Membrane; Ultrafiltration; Goat’s milk; Proximate; Lactose concentration; Powder milk
Ultrafiltration (UF) has molecular weight cut-off (MWCO) in the range of 1-500 KDa and corresponds to a nominal pore diameter of 1 nm to 100 nm [1,2]. The cut-off means molecular weight of the smallest molecule that cannot pass through the membrane. The pore size of the UF membrane is selected based on the size of the molecules being separated. In other words, larger molecules, such as proteins, fat, and carbohydrates, are fully or partially retained; depending on the pore size of the membrane used . UF was mainly used for producing low lactose dairy products from cow’s milk [4-6].

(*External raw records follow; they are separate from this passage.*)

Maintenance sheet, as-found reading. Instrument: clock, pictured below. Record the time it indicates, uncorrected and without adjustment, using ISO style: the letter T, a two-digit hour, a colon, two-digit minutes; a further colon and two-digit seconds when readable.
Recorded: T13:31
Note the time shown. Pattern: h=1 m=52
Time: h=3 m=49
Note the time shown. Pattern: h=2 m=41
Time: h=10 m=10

Hence, applying UF membrane with MWCO greater than 10 KDa would lead to increased transmission or loss of essential milk proteins, while using UF membrane with pore size smaller than 5 KDa may cause inefficiency in the UF process due to a significant reduction in lactose transmission. That is why the most common cut-off in dairy standard is 10 KDa. Meanwhile, membrane sizes within 6 to 9 KDa may have operated in a different pattern as UF membrane commonly has a definite or a diffuse separation limit. Membranes with a sharp cutoff separates lower molecular weight, while membranes with a diffuse cut-off allows permeation of some higher molecular weight solute and retains some lower molecular weight .

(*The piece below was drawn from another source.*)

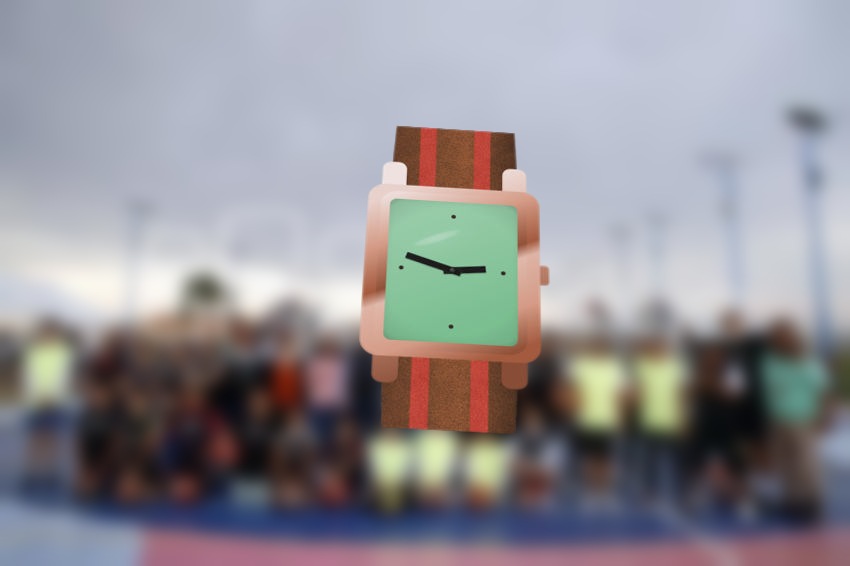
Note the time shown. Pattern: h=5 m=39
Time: h=2 m=48
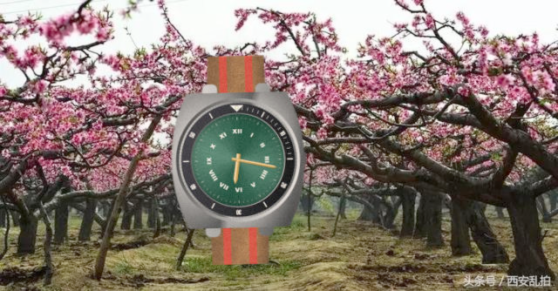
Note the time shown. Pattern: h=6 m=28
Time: h=6 m=17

Fouling and concentration polarization (CP) on membrane surface during goat’s milk processing which deteriorating the flux and gave negative impact on product yield are the major problems in the dairy industry. Until today, the issue concerning how to overcome fouling in cross-flow hollow fibre ultrafiltration unit is still debated due to the complex composition characteristic of milk that consists of proteins, minerals, lactose, and fat which contributes to the major foulants during the dairy UF process [7,8]. A recent study had proved that processing parameters condition of 0.18 L/min feed flow-rate and 0.55 bars transmembrane pressure (TMP) gave the best condition in 10 KDa with UF membrane as it produced goat’s milk with lowest lactose rejection and higher operating flux . Hence, this paper focuses on evaluating the effects of this parameter on nutrition facts and lactose concentration.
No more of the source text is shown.